Stoichiometric Layered Potassium Transition Metal Oxide for Rechargeable Potassium Batteries

Abstract

K-ion batteries are promising alternative energy storage systems for large- scale applications because of the globally abundant K reserves. K-ion batteries benefit from the lower standard redox potential of K/K+ than that of Na/Na+ and even Li/Li+, which can translate into a higher working voltage. Stable KC8 can also be formed via K intercalation into a graphite anode, which contrasts with the thermodynamically unfavorable Na intercalation into graphite, making graphite a readily available anode for K-ion battery technology. However, to construct practical rocking-chair K-ion batteries, an appropriate cathode material that can accommodate reversible K release and storage is still needed. We show that stoichiometric KCrO2 with a layered O3-type structure can function as a cathode for K-ion batteries and demonstrate a practical rocking-chair K-ion battery.
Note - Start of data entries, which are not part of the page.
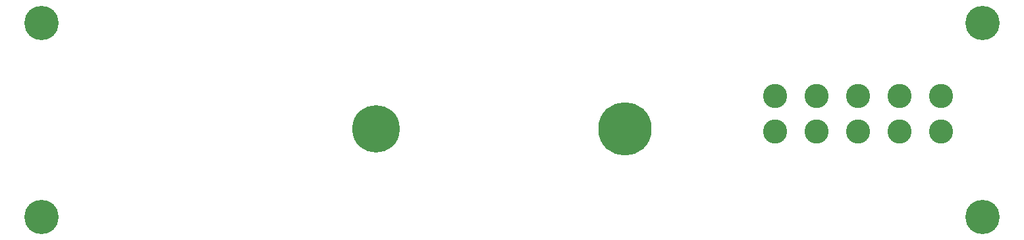
<source format=gbr>
G04 EAGLE Gerber RS-274X export*
G75*
%MOMM*%
%FSLAX34Y34*%
%LPD*%
%INSoldermask Top*%
%IPPOS*%
%AMOC8*
5,1,8,0,0,1.08239X$1,22.5*%
G01*
%ADD10C,3.101600*%
%ADD11C,6.101600*%
%ADD12C,6.851600*%
%ADD13C,4.417600*%


D10*
X1215980Y166900D03*
X1215980Y212600D03*
X1162640Y212600D03*
X1162640Y166900D03*
X1109300Y212600D03*
X1109300Y166900D03*
X1056000Y212600D03*
X1056000Y166900D03*
X1002700Y212600D03*
X1002700Y166900D03*
D11*
X489300Y170000D03*
D12*
X809300Y170000D03*
D13*
X59210Y306600D03*
X59210Y56700D03*
X1269210Y56700D03*
X1269210Y306600D03*
M02*

</source>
In situ X-ray diffraction and electrochemical titration demonstrate that KxCrO2 is stable for a wide K content, allowing for topotactic K extraction and reinsertion. We further explain why stoichiometric KCrO2 is unique in forming the layered structure unlike other stoichiometric K-transition metal oxide compounds, which form nonlayered structures; this fundamental understanding provides insight for the future design of other layered cathodes for K-ion batteries.